Overall, this one’s a real joy. I didn’t want it to finish and when I was inside I was totally submerged in Egan’s creation. I felt like I was there and could cut loose from reality and drift like a raft upon the ocean at any point in time simply by opening the pages at my bookmark and sailing on.
Is this the perfect read? Of course not. There are flaws. Where the scenes on the shipyards, of the diving and of life at sea appear to be deeply researched (all explanations being deftly handled), the world of the gangster seems to be less understood and I think I’d have liked a more solid grounding here. The early stages do take some orientation. There are a number of coincidences in terms of the plot that are a little too convenient if you want to split hairs.

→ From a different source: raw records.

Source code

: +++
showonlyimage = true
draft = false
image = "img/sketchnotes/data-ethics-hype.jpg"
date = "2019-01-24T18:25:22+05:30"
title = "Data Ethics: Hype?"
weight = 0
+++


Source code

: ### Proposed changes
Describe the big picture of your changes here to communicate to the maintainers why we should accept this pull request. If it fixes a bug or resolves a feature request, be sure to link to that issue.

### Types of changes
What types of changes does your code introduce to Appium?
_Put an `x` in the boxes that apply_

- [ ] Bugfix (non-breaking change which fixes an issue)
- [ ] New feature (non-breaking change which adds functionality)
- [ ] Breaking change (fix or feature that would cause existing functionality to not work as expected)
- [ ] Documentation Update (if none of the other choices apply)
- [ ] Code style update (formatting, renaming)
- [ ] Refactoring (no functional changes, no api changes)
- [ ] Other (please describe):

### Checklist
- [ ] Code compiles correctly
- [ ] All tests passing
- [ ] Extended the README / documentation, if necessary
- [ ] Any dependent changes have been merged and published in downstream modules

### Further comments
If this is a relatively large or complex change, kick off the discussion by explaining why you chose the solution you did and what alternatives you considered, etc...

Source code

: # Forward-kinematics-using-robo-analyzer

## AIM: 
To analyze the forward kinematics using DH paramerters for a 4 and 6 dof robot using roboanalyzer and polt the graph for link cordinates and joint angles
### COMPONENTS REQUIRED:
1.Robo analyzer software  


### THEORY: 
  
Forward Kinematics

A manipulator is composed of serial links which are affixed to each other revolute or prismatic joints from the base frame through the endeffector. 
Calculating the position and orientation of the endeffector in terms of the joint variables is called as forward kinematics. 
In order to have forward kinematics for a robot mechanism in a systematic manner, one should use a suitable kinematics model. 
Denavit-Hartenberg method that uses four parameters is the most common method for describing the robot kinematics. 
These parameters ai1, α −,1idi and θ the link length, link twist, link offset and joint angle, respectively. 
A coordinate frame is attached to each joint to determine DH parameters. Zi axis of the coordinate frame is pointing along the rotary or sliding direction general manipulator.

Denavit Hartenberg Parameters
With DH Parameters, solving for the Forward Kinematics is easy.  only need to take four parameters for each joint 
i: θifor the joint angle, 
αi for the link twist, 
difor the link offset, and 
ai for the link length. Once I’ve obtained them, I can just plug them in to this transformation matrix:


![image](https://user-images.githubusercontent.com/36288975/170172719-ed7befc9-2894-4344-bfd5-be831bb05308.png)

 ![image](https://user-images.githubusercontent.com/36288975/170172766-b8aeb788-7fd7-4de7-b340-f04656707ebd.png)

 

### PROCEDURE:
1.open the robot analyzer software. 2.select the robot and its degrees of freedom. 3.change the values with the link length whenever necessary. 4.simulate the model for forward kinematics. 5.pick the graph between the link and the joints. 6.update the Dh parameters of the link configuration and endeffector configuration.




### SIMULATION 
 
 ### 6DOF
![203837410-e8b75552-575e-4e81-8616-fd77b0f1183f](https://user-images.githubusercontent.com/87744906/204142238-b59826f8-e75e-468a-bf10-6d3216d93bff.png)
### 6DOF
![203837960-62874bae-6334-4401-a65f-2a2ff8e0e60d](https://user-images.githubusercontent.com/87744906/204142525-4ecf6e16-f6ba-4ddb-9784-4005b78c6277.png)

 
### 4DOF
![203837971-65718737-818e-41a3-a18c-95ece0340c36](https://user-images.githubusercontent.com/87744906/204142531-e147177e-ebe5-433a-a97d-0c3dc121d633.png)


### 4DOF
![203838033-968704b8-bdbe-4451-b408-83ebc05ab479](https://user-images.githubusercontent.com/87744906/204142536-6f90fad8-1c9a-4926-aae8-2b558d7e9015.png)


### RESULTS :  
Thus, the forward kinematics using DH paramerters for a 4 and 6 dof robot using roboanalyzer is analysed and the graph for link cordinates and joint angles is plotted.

As far as I’m concerned, any imperfections are easily overlooked. Jennifer Egan’s style is superb whether she’s working with large or fine brushes. It’s her insight into her characters that ultimately wins out. Her ability to describe the impossible or unreachable with poetic similes or slices of magic is wonderful. Her trump card, I reckon, is her ability to throw her human creations into the world and then be able to describe every one of their reactions. This ability to empathise to such depth within fiction is a rare thing. She may even have to wear a protective suit to get right down to those levels. I felt it most when she was dealing with loss, a recurring theme throughout the novel. That’s when the delicate touch can be most keenly felt. And now I’ve come to the journey’s end, I’m experiencing my own sense of loss. But, never mind:
‘It was all still there, everything he’d left behind. It’s vanishing had only been a trick.’
Absolutely loved this read. Go and escape.